L’alcoolique fonctionnel, est-il fonctionnel ?

Dernière mise à jour : 31 août 2023


Une chose que j’aimais dire quand je buvais c’était que j’étais « une alcoolique fonctionnelle ». En gros, ça voulait dire que je buvais tous les jours, et que je rentrais travailler pareil.


En détails, ça voulait dire que je buvais tous les jours et que je rentrais travailler… sauf quand je callais malade.


Une vilaine grippe, un virus étrange, une diarrhée même, et combien de fois ai-je pogné subitement la gastro ? Tous les mensonges étaient beaux plutôt que le « J’ai encore trop bu, je suis trop maganée pour fonctionner ».


Quand une personne alcoolique se qualifie de fonctionnelle, ça veut dire qu'on tâche à ce que les apparences soient maintenues en constance pour subvenir à la dépendance. Avec des résultats variables.

Boire, devient la priorité numéro un. Gagner de l’argent, les activités, tout ça, ça permet au fonctionnement de fonctionner autour de la goulée, tsé. Et souffrir ‘in ti-peu le lundi matin, n’est-ce pas que bien peu pour expier nos péchés ?



Quand je buvais, et que je me réveillais au petit matin, quelques secondes seule dans l'aube avant que la vague d’anxiété journalière m’embarque dans le corps, je me faisais un plan : j’allais point par point sur les épreuves que j’aurais à accomplir pour fonctionner en société comme si j'étais une humaine et non pas une bête infusée de vodka, alors, me laver la face de peine et surtout de misère, respecter au minimum mes engagements, passer au travers ma journée jusqu'à dépuncher... en étant diablement maganée. Yark.


Combien de shifts d’hôtesse de restaurant, de serveuse, de barmaid, d’animatrice, de flippeuse de gridchises, de secoueuse de string en paillettes, de réceptionniste, de coordonnatrice j’ai fait en lendemain de brosse ? Combien de fois ai-je mis des lignes téléphoniques en attente pour aller dégueuler dans les toilettes de la job, à 10h43 ?

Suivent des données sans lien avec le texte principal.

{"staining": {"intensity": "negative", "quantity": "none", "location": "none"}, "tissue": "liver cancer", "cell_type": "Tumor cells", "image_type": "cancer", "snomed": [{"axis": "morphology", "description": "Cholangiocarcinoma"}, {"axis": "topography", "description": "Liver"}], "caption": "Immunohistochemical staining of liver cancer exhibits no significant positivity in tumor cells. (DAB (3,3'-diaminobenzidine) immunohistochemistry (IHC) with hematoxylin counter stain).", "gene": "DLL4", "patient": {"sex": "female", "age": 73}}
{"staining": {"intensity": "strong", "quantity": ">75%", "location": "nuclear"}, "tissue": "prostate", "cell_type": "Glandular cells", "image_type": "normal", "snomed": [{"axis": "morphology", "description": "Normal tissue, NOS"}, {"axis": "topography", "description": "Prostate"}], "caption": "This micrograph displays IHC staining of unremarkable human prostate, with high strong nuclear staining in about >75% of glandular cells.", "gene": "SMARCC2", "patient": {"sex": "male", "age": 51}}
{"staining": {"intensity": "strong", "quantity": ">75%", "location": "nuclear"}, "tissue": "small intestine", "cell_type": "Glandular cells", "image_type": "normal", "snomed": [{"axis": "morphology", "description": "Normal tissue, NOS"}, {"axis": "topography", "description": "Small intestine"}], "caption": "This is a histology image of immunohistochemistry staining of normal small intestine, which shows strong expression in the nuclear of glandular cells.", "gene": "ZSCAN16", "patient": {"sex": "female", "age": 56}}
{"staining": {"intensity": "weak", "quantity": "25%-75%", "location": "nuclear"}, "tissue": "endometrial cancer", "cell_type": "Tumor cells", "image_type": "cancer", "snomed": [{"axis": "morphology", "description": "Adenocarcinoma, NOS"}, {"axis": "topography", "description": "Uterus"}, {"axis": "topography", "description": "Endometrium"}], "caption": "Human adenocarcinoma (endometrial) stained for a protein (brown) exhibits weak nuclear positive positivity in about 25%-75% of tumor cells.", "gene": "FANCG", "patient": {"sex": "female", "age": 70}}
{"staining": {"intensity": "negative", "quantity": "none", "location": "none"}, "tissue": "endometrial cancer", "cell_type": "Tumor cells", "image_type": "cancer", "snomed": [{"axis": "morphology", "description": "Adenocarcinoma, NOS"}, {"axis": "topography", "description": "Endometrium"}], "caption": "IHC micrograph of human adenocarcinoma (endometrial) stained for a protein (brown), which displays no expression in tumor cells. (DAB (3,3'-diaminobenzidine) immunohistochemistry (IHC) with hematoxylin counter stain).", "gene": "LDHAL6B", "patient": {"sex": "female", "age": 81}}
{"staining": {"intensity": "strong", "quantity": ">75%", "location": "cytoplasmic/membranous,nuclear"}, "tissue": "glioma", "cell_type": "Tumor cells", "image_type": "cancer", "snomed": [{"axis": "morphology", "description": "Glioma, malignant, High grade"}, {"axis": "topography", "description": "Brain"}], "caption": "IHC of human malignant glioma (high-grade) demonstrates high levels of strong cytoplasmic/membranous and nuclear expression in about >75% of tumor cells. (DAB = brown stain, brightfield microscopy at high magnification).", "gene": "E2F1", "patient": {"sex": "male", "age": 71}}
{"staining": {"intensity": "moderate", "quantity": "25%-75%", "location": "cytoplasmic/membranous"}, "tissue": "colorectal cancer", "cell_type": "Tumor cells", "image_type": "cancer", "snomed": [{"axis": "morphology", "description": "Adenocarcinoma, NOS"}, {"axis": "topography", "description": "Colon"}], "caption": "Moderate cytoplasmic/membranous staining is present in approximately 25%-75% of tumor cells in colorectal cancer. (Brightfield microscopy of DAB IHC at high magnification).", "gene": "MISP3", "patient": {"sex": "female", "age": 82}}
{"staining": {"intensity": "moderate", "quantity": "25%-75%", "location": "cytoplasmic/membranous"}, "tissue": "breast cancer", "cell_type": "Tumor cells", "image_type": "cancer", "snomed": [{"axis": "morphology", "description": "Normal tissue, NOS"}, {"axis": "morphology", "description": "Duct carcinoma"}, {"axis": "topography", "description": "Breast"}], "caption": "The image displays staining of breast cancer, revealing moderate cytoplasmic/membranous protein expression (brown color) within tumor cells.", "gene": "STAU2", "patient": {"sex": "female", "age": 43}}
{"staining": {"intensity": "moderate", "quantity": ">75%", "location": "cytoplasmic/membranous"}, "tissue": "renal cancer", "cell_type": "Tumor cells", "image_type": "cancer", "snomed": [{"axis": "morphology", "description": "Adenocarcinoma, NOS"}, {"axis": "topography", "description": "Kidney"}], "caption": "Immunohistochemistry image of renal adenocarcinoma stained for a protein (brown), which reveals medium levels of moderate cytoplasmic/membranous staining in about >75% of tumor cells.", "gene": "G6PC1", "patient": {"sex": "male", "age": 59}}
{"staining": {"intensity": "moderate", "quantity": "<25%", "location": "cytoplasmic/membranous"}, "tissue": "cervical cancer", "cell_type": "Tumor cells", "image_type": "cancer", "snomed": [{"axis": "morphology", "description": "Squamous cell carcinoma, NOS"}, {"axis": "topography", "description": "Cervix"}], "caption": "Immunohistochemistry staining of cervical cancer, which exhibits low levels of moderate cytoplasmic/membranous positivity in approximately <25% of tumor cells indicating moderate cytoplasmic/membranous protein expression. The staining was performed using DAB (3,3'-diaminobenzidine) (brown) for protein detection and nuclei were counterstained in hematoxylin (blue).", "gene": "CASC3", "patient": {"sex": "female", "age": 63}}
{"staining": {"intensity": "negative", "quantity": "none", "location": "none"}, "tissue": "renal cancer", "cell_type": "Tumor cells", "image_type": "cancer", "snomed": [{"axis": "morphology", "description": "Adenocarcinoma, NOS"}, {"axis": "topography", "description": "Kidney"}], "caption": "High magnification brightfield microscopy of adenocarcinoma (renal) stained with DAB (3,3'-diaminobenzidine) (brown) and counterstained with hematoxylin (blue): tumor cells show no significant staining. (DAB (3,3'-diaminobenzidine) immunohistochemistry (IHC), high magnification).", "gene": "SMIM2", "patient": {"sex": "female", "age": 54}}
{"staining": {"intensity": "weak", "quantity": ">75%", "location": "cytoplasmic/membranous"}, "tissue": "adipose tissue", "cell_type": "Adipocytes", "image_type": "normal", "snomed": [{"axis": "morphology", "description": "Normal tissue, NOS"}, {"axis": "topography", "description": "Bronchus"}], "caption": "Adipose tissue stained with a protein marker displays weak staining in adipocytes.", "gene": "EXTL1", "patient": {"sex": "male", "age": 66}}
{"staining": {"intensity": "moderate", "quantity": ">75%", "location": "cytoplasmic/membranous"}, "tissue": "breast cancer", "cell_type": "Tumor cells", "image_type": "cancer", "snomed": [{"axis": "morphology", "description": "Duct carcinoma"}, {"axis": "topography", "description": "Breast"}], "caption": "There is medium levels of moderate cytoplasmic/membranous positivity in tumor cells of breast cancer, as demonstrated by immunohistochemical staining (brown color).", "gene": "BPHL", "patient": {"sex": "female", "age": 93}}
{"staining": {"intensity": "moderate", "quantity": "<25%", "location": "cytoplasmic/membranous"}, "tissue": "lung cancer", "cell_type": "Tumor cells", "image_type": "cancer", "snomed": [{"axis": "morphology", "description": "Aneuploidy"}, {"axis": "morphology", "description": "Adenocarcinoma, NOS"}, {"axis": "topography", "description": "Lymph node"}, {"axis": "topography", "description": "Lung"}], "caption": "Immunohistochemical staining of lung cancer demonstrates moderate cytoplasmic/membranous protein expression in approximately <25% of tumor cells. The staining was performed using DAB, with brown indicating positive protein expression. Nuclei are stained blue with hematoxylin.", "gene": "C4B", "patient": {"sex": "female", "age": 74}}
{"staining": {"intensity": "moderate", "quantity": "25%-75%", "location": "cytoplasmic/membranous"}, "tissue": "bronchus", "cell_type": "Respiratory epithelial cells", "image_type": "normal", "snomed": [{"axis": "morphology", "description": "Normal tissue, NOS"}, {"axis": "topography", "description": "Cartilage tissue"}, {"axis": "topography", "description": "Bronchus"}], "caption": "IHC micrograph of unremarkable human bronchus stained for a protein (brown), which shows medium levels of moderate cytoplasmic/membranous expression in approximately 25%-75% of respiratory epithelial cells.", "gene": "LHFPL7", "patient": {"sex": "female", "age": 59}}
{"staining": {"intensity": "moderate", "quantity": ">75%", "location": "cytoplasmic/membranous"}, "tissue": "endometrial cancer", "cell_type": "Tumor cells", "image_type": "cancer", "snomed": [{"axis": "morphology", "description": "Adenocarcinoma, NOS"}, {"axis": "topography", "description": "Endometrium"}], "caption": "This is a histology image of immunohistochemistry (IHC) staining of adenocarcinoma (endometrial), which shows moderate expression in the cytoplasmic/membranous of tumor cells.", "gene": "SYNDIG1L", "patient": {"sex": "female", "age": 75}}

Boire autant, c’était souffrant. Et plus jeune, j’arrivais à le cacher mieux, un peu. Les apparences, la job, comptaient encore un petit pouel pour moi (mais déjà, jamais beaucoup en partant, dans mon cas). Et, en mûrissant, en marinant dans mon alcoolisme alors que mon foie me lâchait de plus en plus, que ma juvenescence s’en allait sul’ yâble, les lendemains devenaient de plus en plus durs. Crisse, les pendants, devenaient de plus en plus durs !


C’était rendu que je dégueulais dès le souper, parce que j’avais bu toute la journée, en me levant et en skippant les repas, et je revenais, en m’essuyant machinalement les coins de bouche, vaisseaux sanguins éclatés autour des paupières d’avoir renvoyé trop fort, et je continuais de boire toute la soirée, jusqu’à ce je tombe d’épuisement sur un divan aux springs finis autant que moi, pour faire échoir ma carcasse meurtrie. Chin-chin, la gang.


Et je me relevais, un petit mardi, petit mercredi, alors que toutes les heures et toutes les nuits m’étaient des samedis soirs de carnaval, de plus en plus fatiguée, de plus en plus amochée. Une longue route épuisante, l’alcoolisme fonctionnel. Et je recommençais. Et ça fonctionne, cette fable, tant qu’on s’acharne à boire.


Ah, moi je bois, mais je suis fonctionnel.le…


Posez-vous ces questions :


[*La source Samson-Brandy-Drambuie-Sour Puss©️ me tient de préciser que je ne suis pas une experte clinicienne de la dépendance, et que vous devriez consulter des ressources professionnelles, mais voici des déclencheurs qui peuvent peut-être mettre en commun mon expérience et celle que vous vivez ou celle d’un proche.]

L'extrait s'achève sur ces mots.